U.S. Gasoline RBOB Futures were up 6.7% at $2.1133 a gallon.
Governments worldwide imposed travel curbs on travellers from southern Africa during the weekend to limit the spread of the new Covid variant, labelled omicron, amid fears its mutation could make it resistant to vaccines.
The World Health Organization said Monday the variant poses a "very high" global risk where Covid-19 surges, and could have "severe consequences" in some areas.

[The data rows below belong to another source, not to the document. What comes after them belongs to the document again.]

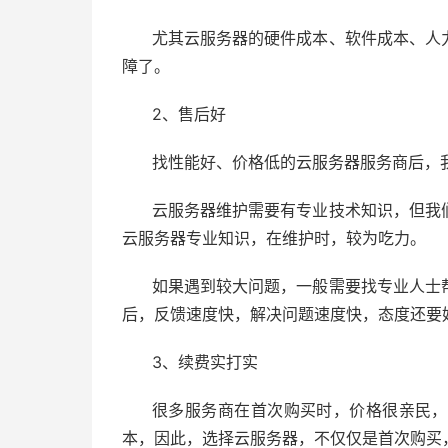
尤其云服务器的硬件成本、软件成本、人
障了。
2、售后好
找性能好、价格低的云服务器服务商后，
云服务器维护需要有专业技术知识，但我
云服务器专业知识，在维护时，较为吃力。
如果遇到较大问题，一般需要找专业人士
后，反馈速度快，解决问题速度快，态度还要
3、续费实打实
很多服务商在首次购买时，价格很亲民，
本，因此，选择云服务器，不仅仅是首次购买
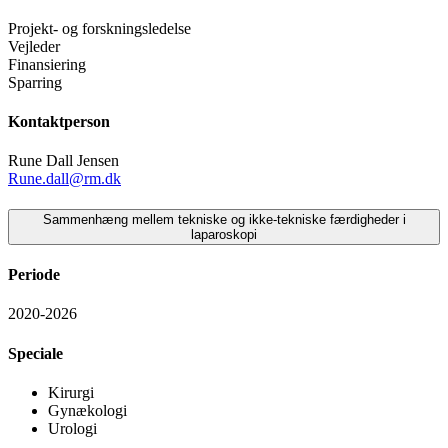
Projekt- og forskningsledelse
Vejleder
Finansiering
Sparring
Kontaktperson
Rune Dall Jensen
Rune.dall@rm.dk
Sammenhæng mellem tekniske og ikke-tekniske færdigheder i
laparoskopi
Periode
2020-2026
Speciale
Kirurgi
Gynækologi
Urologi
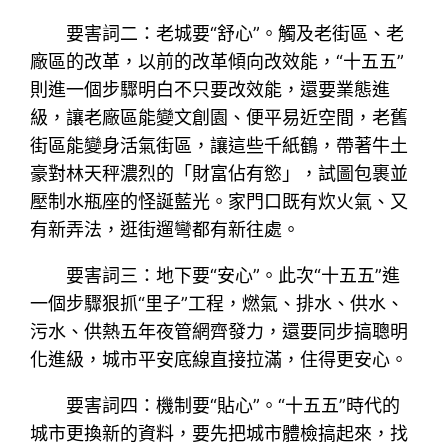
要害詞二：老城要“舒心”。觸及老街區、老
廠區的改革，以前的改革傾向改效能，“十五五”
則進一個步驟明白不只要改效能，還要業態進
級，讓老廠區能變文創園、便平易近空間，老舊
街區能變身活氣街區，讓這些千紙鶴，帶著牛土
豪對林天秤濃烈的「財富佔有慾」，試圖包裹並
壓制水瓶座的怪誕藍光。家門口既有炊火氣、又
有新弄法，逛街遛彎都有新往處。
要害詞三：地下要“安心”。此次“十五五”進
一個步驟狠抓“里子”工程，燃氣、排水、供水、
污水、供熱五年夜管網齊發力，還要同步搞聰明
化進級，城市平安底線直接拉滿，住得更安心。
要害詞四：機制要“貼心”。“十五五”時代的
城市更換新的資料，要先把城市體檢搞起來，找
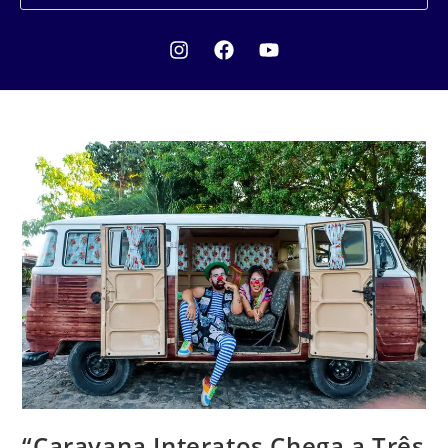
“Caravana Interatos Chega a Três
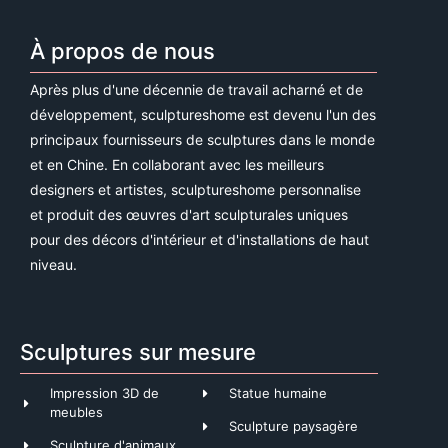
À propos de nous
Après plus d'une décennie de travail acharné et de
développement, sculptureshome est devenu l'un des
principaux fournisseurs de sculptures dans le monde
et en Chine. En collaborant avec les meilleurs
designers et artistes, sculptureshome personnalise
et produit des œuvres d'art sculpturales uniques
pour des décors d'intérieur et d'installations de haut
niveau.
Sculptures sur mesure
Impression 3D de
Statue humaine
meubles
Sculpture paysagère
Sculpture d'animaux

The U.N. body also stressed that there remains ‘substantial uncertainty’ over the dangers it poses.
However, South African health experts, who first discovered the variant, have indicated that the new symptoms have been mild so far, while Moderna (NASDAQ: MRNA ) CEO Stephane Bancel and Pfizer (NYSE: PFE ) CEO Albert Bourla have both expressed confidence that their vaccines can be quickly adapted to fight the new variant.
“Given the lack of information on the latest variant, one could probably question the scale of Friday’s selloff and whether it is really justified,” analysts at ING said, in a note.
Adding to the renewed confidence was speculation that the Organization of the Petroleum Exporting Countries and Russia, a group known as OPEC+, will decide not to raise output in January, reflecting the new outlook for fuel demand and the decision by the U.S. and other major importers to release strategic reserves in the coming months.
The group meets on Thursday, and had been previously expected to agree to add 400,000 barrels a day to global supply, continuing its stance of cautiously adding output to the market as demand rebounds.
“With the potential demand hit, we believe the group could take a pause in its current supply increases,” said analysts at ING. “This would be consistent with the cautious approach OPEC+ has taken since the initial outbreak of Covid-19.”
The Commodity Futures Trading Commission’s data on net speculative positioning will be released later in the day, having been pushed back from Friday due to the Thanksgiving holiday.